In response to PG&E's PTM, ORA agreed with the short-term definition, but opposed electronic auction authority since the proposal lacks details.

We clarify that D.03-12-062 authorized IOUs to conduct procurement using negotiated bilateral agreements for transactions of up to three calendar months, or one quarter, forward; and that utilities will consult with their PRGs for transactions with delivery periods of greater than three calendar months, or one quarter. We further clarify that D.03-12-062 authorized IOUs to conduct procurement using an electronic auction format for execution of competitive solicitations, among other transactional methods. The authorized products are good for short-, medium-, and long-term procurement.

F. SCE'S AB 57 Plan

SCE states that its proposed revision to its Existing AB 57 Procurement Plan97 is a component of its long-term procurement plan. SCE further clarifies that it does not have a separate AB 57 long-term procurement plan and AB 57 short-term procurement plan. Instead, SCE has one AB 57 procurement plan which is a component of SCE's LTPP showing in this proceeding (SCE LTPP, July 9, 2004, Vol.2, p. 1). SCE states that the objective for each IOU's AB 57 procurement plan is to set the limits (i.e., the upfront achievable standards and criteria called for in AB 57), within which the IOU's transaction activity would be deemed reasonable. All transactions and actions that fall within the boundaries of an AB 57 procurement plan are compliant with the approved procurement plan and accordingly are assured cost recovery. Statute requires that a procurement plan contain upfront achievable standards and criteria.

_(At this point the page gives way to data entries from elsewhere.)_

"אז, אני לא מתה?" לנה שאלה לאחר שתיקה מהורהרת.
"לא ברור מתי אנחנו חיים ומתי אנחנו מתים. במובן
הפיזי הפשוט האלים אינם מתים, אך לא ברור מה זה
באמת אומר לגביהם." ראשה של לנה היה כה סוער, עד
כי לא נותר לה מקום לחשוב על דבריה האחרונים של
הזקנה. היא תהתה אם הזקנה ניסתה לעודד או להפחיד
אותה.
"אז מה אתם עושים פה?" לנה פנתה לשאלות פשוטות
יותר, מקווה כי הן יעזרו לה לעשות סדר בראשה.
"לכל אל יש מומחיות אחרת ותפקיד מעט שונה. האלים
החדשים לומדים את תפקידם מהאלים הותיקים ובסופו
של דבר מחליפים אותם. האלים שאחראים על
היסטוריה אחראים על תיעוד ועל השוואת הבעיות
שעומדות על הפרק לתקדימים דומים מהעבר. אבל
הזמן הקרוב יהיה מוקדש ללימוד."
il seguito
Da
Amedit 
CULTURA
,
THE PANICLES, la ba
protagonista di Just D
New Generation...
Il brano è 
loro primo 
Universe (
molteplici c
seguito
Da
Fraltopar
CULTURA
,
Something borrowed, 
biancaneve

On February 19, 2004, SCE filed a PTM D.03-12-062 (the 2004 Short Term Procurement Plan Decision). SCE's PTM presented arguments on twelve separate issues in the D.03-12-062 that, SCE contends, affect its ability to procure power and make it difficult for SCE to comply with portions of the decision as it is written. SCE's list of twelve requested modifications are set forth in its LTPP, Vol.2, pp.13-16, which we will not reiterate here. SCE, like PG&E, raised the 90-day vs. one-quarter issue.

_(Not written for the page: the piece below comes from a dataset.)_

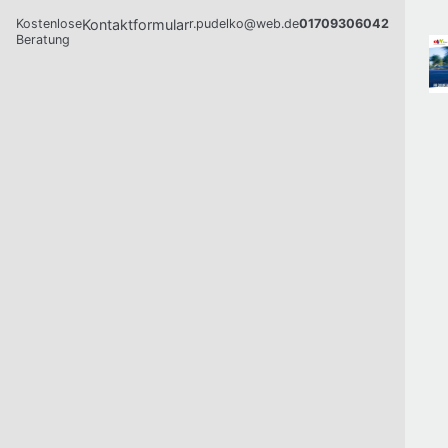
Kostenlose
Kontaktformular
r.pudelko@web.de
01709306042
Beratung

We grant ten of SCE's twelve requested modifications with the exception of modifications seven and nine, as shown here:

1. "Modify language that would require an "unqualified certification" as a basis for authorizing SCE's proprietary risk model. The language of the decision must be modified because a certification of this level would be extremely difficult to obtain."

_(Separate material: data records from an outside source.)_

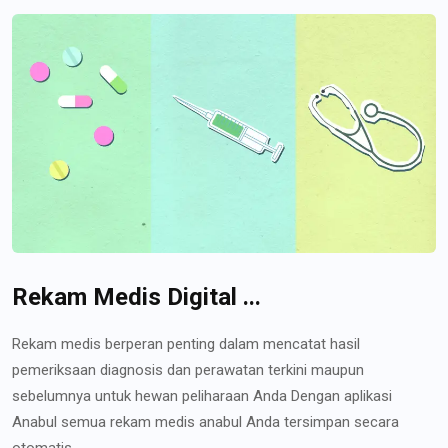
Rekam Medis Digital ...
Rekam medis berperan penting dalam mencatat hasil
pemeriksaan diagnosis dan perawatan terkini maupun
sebelumnya untuk hewan peliharaan Anda Dengan aplikasi
Anabul semua rekam medis anabul Anda tersimpan secara
otomatis...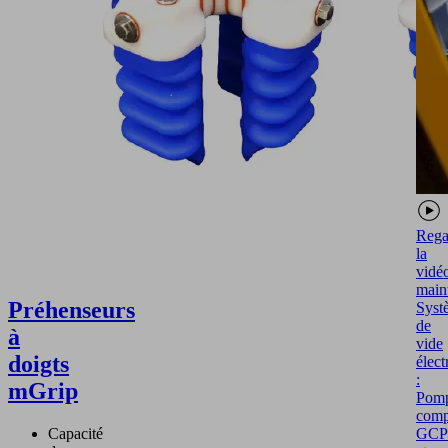
Rega
la
vidé
main
Préhenseurs
Syst
de
à
vide
doigts
élect
:
mGrip
Pom
comp
Capacité
GCP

2. "Eliminate the requirement that SCE demonstrate that identified over-the-counter (OTC) brokers provide prices equivalent to those of exchanges. Allowing transactions from brokers only when the same transaction can be made with an exchange at an equivalent price is impractical."

With regard to an "unqualified certification" of SCE's proprietary risk model, we are not asking that the model be proven infallible. We are simply seeking an independent review of the internal validity of the model, that all the features of the model work as advertised, that the model is mathematically sound and that the assumptions utilized by the model are reasonable.

With regard to the requirement that SCE demonstrate that identified OTC brokers provide prices equivalent to those of exchanges, this is a reasonable upfront standard, consistent with AB 57. The use of transparent exchanges is one reasonable check on the competitiveness of a portion of SCE's procurement activity. We direct SCE to consult with its PRG regarding the specific implementation options that are available.

85 D. 02-10-062, p. 47.

86 D. 02-12-074, Ordering Paragraph 5.

87 D. 04-01-059, p. 91.

88 PG&E opening brief, p. 46.

89 SCE opening brief, p. 67.

90 SDG&E opening brief, p. 74.

91 D.04-07-029, pp.9-11.

92 We reserve the right to issue a resolution that orders the IOUs to file an application.

93 PG&E's prepared Testimony, pp. 2-38.

94 DENA opening brief, p. 13.

95 D. 02-12-074, Ordering Paragraph 25.

96 Id., Conclusion of Law 1.

97 The "Existing AB 57 PP is the same as the "2004 Short-Term Procurement Plan - Confidential Version," dated May 15, 2003, as modified by the Commission in D.03-12-062 and submitted by SCE in Compliance Advice Letter 1770-E-A, dated February 23, 2004. These plans are also referred to at times in SCE's LTPP as the "Implementation Plan."